The analysis shows that the gyration radius fluctuates around a stable

value and does not show any significant drift. Another important check

concerns the behaviour of the protein surface:

g_sas -s md.tpr -f traj.xtc

(again, select group "1" for the protein)

xmgrace -nxy area.xvg

We now see three curves together: black for the hydrophobic accessible

surface, red for the hydrophilic accessible surface, and green for the

total accessible surface.

Question: Is the total

(solvent-accessible) surface constant? Are any hydrophobic groups

exposed during the simulation?

OPTIONAL

You've probably noticed that in the simulation about only ten percent of the

system that was simulated consisted of protein, the rest was water. As we are

mainly interested in the protein's motions and not so much in the surrounding

water, one could ask if we couldn't forget about the water and rather simulate

the protein. That way, we could reach ten times longer simulations with the

same computational effort!

Question: Why do you think that it is

important to include explicit solvent in the simulation of a protein?

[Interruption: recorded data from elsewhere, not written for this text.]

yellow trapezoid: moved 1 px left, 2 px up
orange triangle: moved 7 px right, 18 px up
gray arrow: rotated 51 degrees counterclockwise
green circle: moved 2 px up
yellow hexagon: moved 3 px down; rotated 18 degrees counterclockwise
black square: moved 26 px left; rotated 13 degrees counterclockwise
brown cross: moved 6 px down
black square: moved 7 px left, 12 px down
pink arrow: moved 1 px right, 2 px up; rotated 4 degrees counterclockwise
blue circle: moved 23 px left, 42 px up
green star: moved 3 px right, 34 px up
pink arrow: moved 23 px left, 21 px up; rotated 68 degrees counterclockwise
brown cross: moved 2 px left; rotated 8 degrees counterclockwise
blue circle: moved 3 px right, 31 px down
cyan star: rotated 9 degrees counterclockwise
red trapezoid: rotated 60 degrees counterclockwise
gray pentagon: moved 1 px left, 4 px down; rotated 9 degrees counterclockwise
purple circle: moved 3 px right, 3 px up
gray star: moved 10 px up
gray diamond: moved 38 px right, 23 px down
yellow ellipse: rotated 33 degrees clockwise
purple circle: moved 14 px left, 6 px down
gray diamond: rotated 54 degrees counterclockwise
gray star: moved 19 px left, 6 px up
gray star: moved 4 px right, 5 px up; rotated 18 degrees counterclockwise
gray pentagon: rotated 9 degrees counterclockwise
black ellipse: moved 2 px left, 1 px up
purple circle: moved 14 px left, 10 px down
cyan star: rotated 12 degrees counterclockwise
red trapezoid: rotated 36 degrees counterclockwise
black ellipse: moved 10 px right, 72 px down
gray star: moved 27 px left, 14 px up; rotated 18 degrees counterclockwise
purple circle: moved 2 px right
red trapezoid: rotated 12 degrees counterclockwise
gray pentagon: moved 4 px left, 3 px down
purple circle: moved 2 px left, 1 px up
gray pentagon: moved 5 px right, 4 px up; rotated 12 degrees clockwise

To check if your assumption is correct, repeat the simulation of protein G,

this time without solvent (to observe the effect more clearly, increase the

length of the simulation by changing "nsteps" in the file "md.mdp" by e.g. a

factor of ten).

Question: What are the main differences to the

protein's structure and dynamics as compared to the solvent simulation?

(Hint: use programs like g_rms and g_gyrate to analyse both simulations).